■ **PROVIDED DATA**:
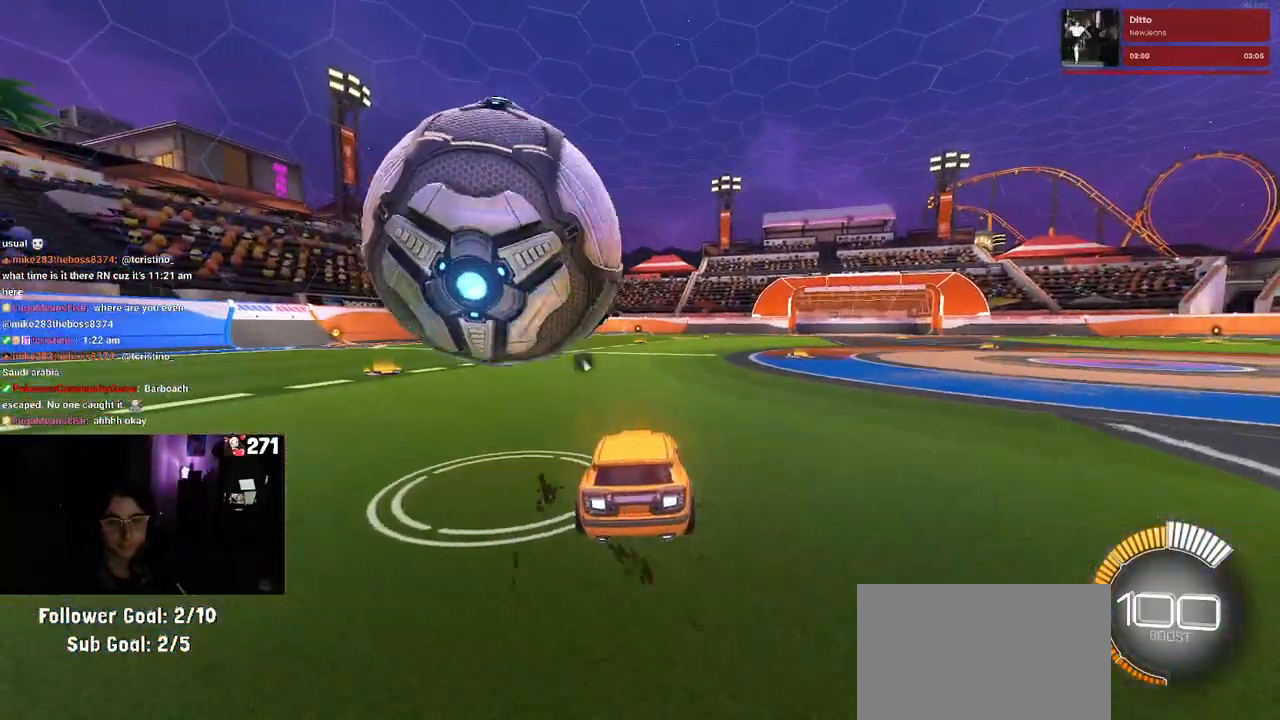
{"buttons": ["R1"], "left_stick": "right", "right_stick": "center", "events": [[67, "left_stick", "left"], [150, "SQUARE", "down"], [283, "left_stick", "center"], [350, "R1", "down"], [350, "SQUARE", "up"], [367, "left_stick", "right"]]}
==
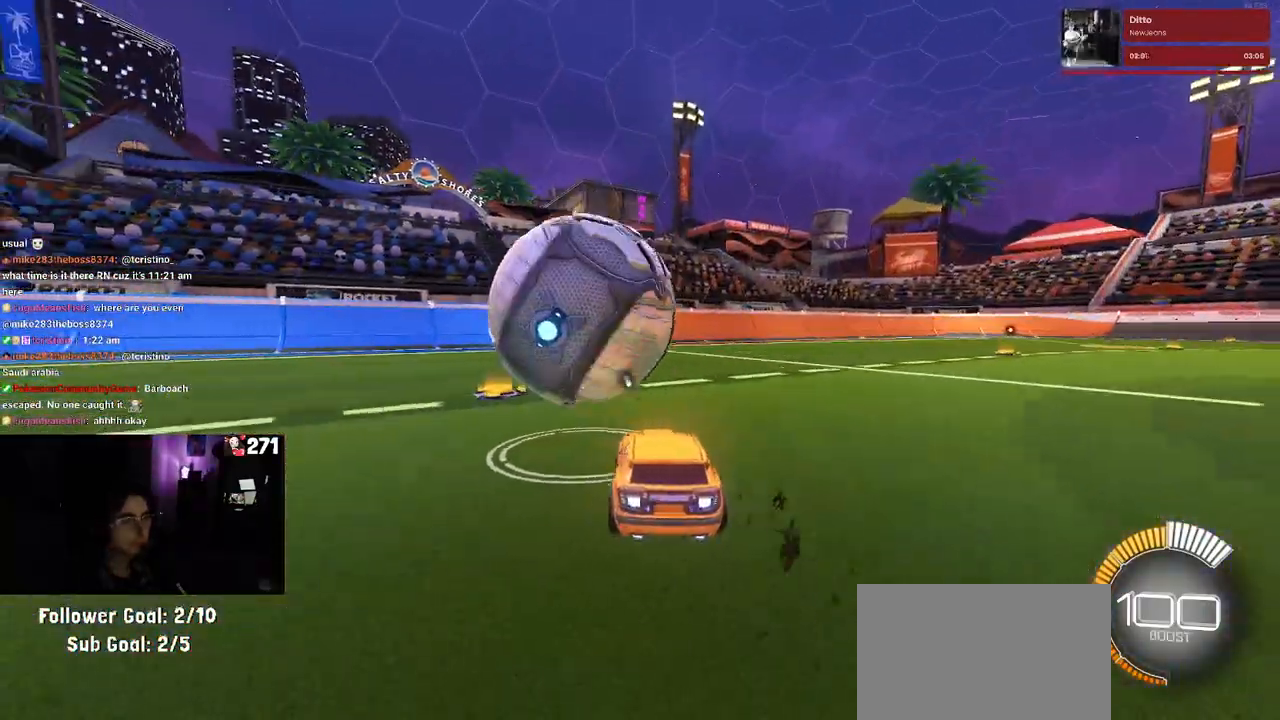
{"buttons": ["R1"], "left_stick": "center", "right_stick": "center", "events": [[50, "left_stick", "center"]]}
* * *
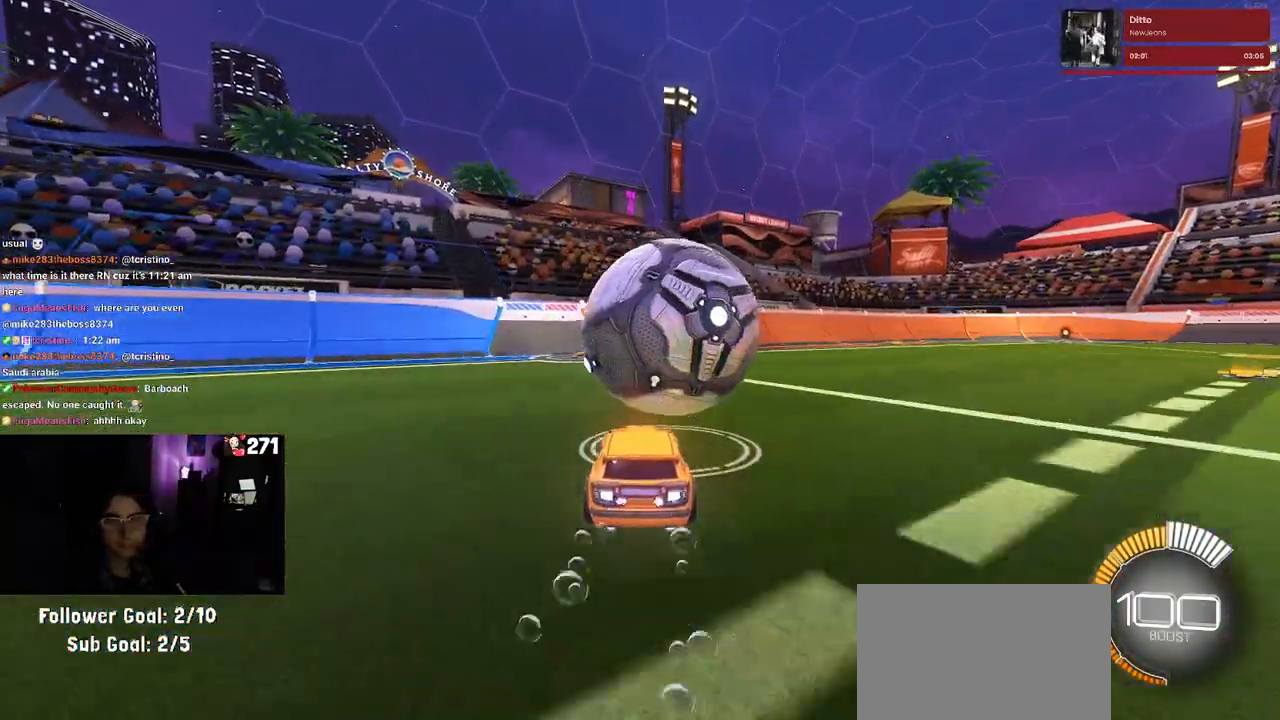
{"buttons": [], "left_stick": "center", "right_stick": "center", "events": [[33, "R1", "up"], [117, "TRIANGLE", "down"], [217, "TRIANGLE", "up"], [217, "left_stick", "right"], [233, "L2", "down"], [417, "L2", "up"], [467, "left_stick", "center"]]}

■ **DIRECTIONS**:
Note how many lines of the entries contain the string "down", then give that number by itself.

■ **OUTPUT OF THE TASK**:
2